### TASK ITEM:
Using the material below, repeat exactly the lines from the one with "right wrist: (151, 153)" through the one with "left shoulder: (432, 320)", ends included, without any images.
= Beginning of Section =
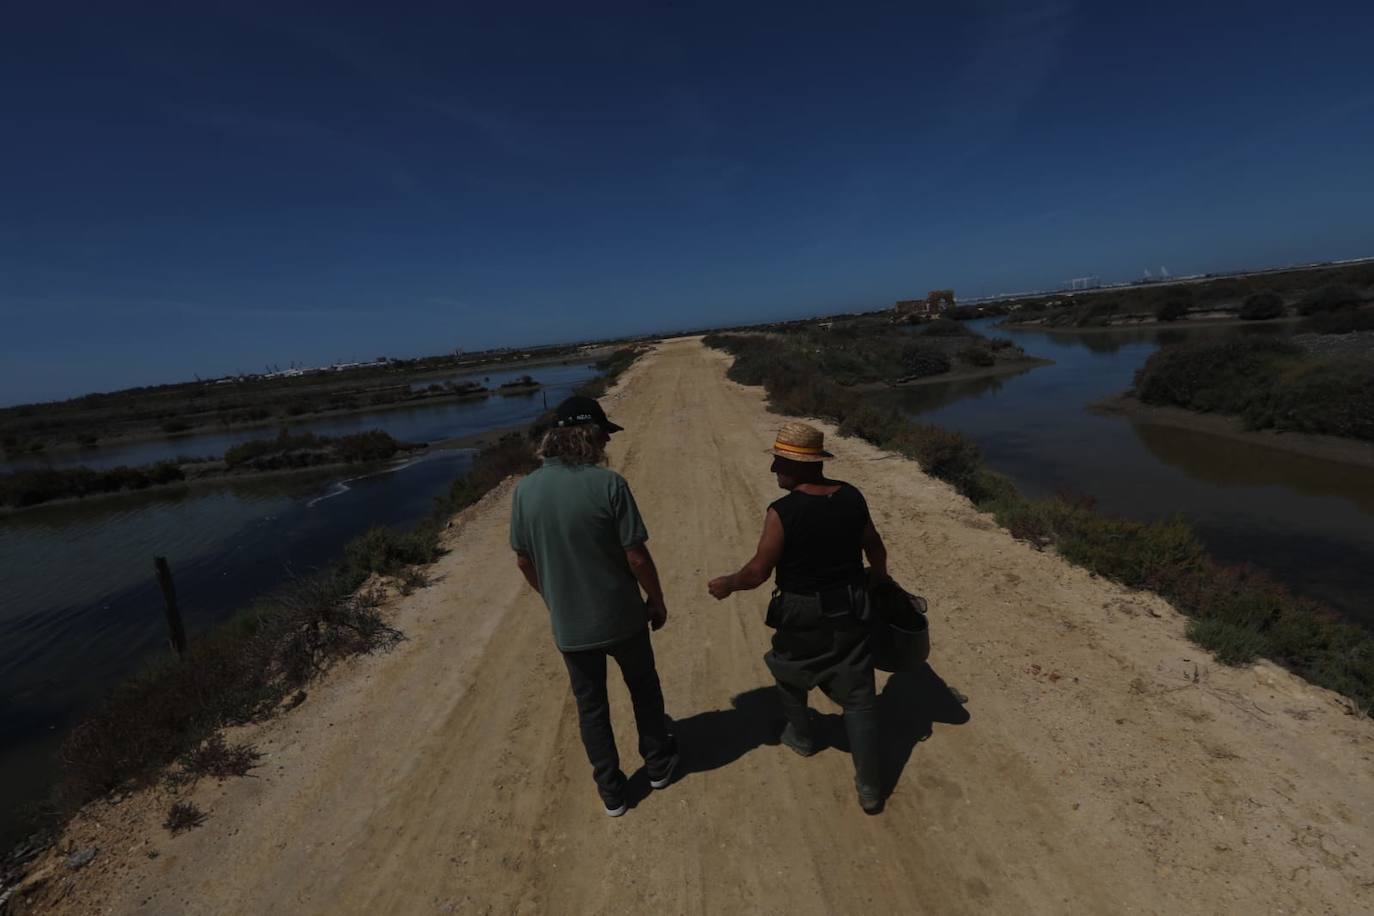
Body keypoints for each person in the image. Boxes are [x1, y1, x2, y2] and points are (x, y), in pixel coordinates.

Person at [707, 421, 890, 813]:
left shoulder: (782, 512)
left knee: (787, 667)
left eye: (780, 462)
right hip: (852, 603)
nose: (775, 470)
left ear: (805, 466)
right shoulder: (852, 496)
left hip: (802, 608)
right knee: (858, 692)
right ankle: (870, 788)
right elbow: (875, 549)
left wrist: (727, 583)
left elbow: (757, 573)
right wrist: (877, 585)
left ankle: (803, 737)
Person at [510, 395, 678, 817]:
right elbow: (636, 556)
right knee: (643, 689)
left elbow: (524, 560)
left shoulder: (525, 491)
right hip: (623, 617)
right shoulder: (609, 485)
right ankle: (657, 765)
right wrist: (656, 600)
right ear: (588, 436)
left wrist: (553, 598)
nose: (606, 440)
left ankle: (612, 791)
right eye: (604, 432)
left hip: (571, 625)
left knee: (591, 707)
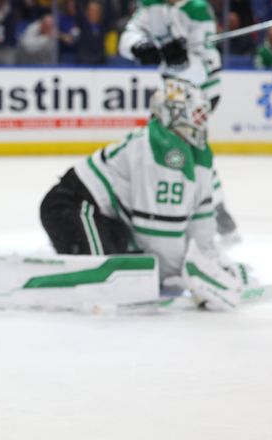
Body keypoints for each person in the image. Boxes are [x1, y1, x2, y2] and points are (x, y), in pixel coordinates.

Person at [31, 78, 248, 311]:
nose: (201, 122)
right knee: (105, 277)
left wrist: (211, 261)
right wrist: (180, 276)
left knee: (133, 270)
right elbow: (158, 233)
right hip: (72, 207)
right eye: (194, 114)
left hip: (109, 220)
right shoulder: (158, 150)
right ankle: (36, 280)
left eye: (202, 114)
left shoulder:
= End of Section =
= Beginning of Section =
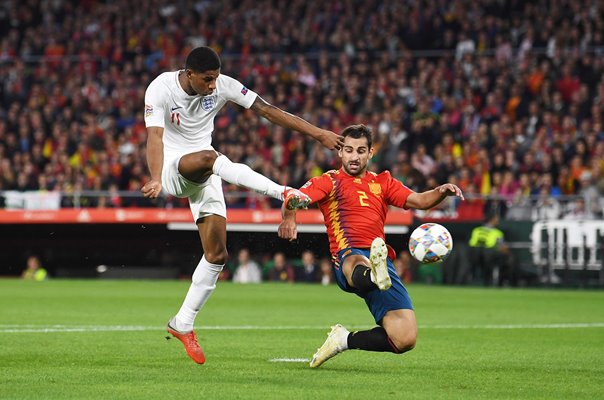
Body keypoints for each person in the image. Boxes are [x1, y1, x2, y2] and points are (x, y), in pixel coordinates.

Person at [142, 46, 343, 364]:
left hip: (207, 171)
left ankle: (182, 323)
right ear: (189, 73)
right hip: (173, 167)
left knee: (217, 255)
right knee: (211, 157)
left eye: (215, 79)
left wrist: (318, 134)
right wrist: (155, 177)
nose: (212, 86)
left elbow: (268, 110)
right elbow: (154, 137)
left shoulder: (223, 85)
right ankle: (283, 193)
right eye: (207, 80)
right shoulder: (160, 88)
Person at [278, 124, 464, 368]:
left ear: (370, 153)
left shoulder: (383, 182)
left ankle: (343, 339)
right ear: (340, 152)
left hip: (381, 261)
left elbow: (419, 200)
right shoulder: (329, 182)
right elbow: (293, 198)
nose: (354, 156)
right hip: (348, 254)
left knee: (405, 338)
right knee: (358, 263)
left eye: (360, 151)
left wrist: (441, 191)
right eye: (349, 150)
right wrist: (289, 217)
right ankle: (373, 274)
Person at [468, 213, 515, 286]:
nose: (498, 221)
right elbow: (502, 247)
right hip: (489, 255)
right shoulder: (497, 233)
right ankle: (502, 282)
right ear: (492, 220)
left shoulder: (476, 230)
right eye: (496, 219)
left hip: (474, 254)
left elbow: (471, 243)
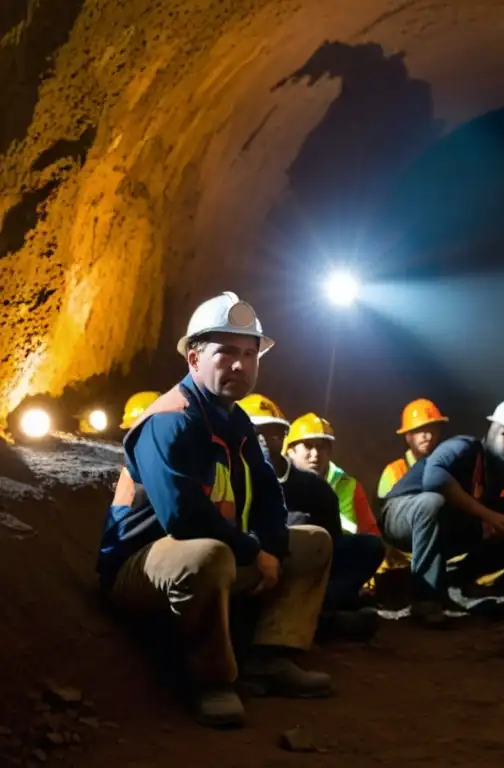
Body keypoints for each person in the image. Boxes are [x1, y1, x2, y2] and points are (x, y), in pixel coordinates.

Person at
= End of Section =
= Beginning of Section =
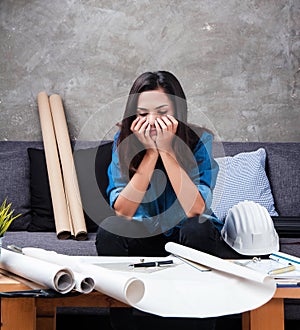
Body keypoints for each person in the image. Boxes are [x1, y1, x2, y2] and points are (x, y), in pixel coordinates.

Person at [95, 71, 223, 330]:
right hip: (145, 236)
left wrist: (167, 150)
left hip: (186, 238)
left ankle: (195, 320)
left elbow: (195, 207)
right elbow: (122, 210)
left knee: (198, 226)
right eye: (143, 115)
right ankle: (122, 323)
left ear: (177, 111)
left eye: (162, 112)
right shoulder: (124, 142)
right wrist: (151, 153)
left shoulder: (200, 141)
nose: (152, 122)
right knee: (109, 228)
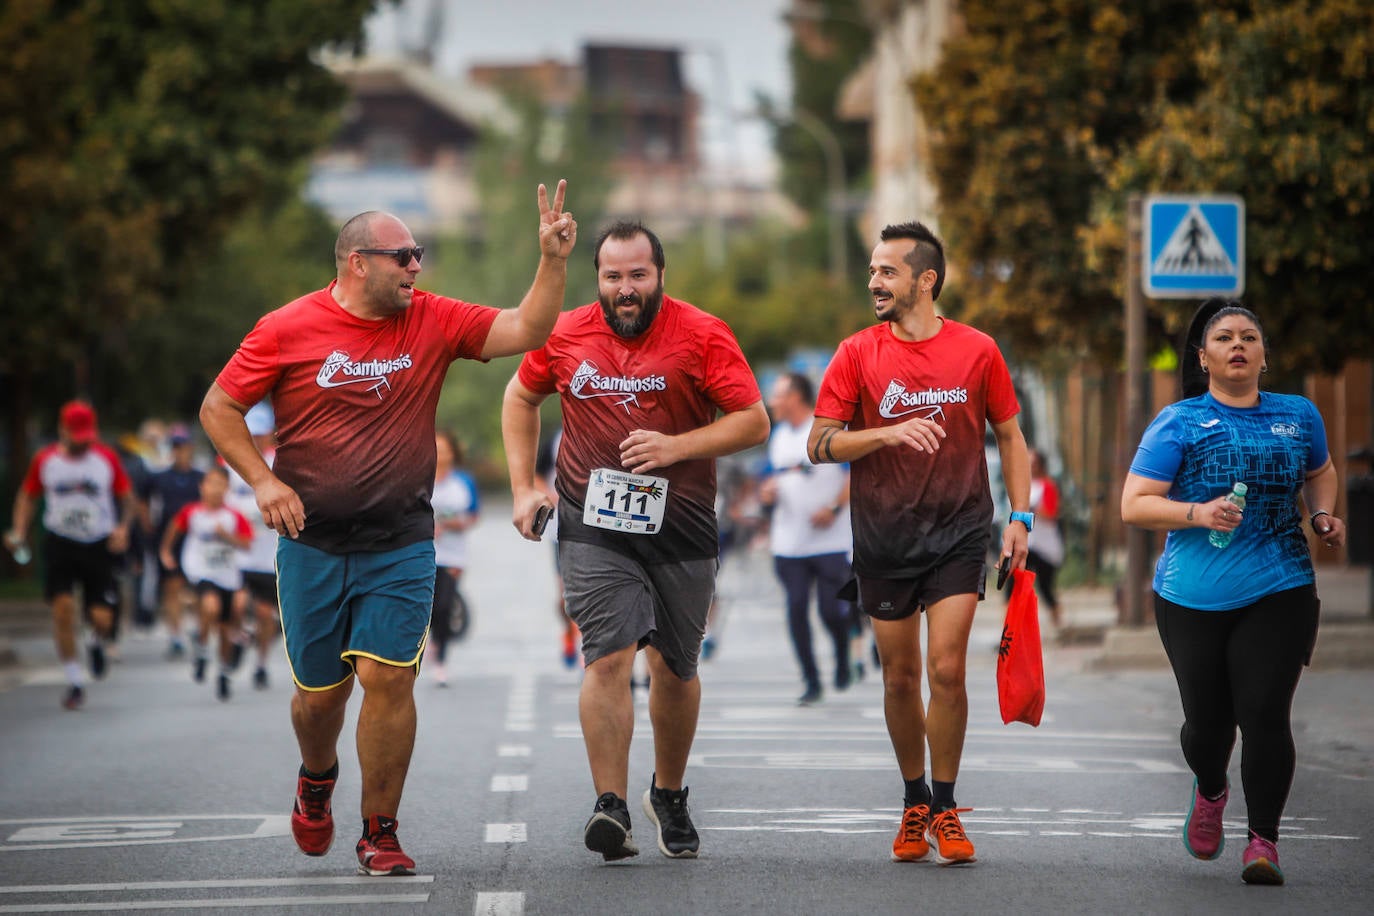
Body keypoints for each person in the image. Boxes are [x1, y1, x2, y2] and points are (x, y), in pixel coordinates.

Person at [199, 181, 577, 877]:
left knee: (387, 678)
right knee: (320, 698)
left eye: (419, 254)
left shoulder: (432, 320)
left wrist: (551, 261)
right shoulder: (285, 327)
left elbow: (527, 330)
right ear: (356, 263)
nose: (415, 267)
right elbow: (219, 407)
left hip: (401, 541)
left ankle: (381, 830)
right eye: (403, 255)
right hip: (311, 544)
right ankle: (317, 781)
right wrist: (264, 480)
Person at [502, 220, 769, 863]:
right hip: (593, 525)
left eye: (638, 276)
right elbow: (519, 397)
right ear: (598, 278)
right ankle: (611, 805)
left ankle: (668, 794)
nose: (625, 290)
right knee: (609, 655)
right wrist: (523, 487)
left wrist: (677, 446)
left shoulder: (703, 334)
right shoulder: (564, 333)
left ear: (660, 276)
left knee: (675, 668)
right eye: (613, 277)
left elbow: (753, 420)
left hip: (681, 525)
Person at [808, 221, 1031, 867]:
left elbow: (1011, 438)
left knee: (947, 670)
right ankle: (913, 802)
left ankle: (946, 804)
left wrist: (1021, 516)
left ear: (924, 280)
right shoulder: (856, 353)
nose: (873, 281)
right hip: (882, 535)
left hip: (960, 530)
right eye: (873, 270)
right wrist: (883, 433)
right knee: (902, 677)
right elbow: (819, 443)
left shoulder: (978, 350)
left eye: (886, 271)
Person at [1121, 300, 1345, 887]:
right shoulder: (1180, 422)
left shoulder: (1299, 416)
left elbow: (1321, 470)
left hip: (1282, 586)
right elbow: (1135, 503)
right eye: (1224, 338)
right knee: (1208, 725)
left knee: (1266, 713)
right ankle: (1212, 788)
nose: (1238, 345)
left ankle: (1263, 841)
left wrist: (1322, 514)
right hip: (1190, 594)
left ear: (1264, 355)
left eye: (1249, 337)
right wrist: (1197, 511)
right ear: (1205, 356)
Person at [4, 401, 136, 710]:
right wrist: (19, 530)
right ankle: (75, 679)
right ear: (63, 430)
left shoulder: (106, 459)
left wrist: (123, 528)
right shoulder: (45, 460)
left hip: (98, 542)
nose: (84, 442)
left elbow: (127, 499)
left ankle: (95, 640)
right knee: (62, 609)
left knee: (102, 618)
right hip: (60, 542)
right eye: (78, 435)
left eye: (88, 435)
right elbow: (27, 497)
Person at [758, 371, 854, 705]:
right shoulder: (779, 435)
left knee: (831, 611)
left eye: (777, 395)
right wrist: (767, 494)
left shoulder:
= End of Section =
### ANSWER:
right wrist: (151, 153)
left shoulder: (200, 141)
nose: (152, 122)
right knee: (109, 228)
Body keypoints for each person in the image. Boxes are [x1, y1, x2, y2] and points are (x, y), in pixel coordinates.

Person at [199, 181, 577, 877]:
left knee: (387, 678)
right knee: (320, 698)
left eye: (419, 254)
left shoulder: (432, 320)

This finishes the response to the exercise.